--- Records for this exercise Enclosed Below ---

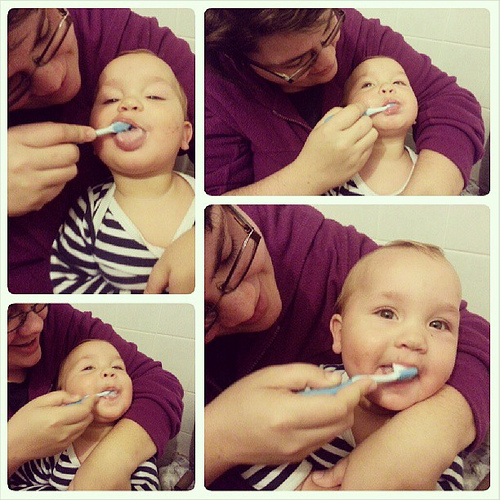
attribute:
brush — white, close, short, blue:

--- End of Enclosed Records for this exercise ---
--- Records for this exercise Enclosed Below ---

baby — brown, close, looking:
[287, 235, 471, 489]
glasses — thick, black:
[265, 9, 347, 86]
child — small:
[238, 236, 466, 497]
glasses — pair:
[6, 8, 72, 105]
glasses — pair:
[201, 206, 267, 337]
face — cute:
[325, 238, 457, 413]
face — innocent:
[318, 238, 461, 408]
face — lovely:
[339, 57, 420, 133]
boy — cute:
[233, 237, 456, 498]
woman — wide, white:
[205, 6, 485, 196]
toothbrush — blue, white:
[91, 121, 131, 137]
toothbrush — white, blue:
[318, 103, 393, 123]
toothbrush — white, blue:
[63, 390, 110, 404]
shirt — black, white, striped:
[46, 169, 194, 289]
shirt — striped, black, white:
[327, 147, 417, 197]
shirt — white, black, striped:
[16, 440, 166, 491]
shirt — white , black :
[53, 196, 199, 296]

--- End of Enclosed Records for this exercise ---

What to do: Which lines in the entries contain the word "blue"? Copy each of those lines in full.

Answer to this exercise:
brush — white, close, short, blue:
toothbrush — blue, white:
toothbrush — white, blue:
toothbrush — white, blue:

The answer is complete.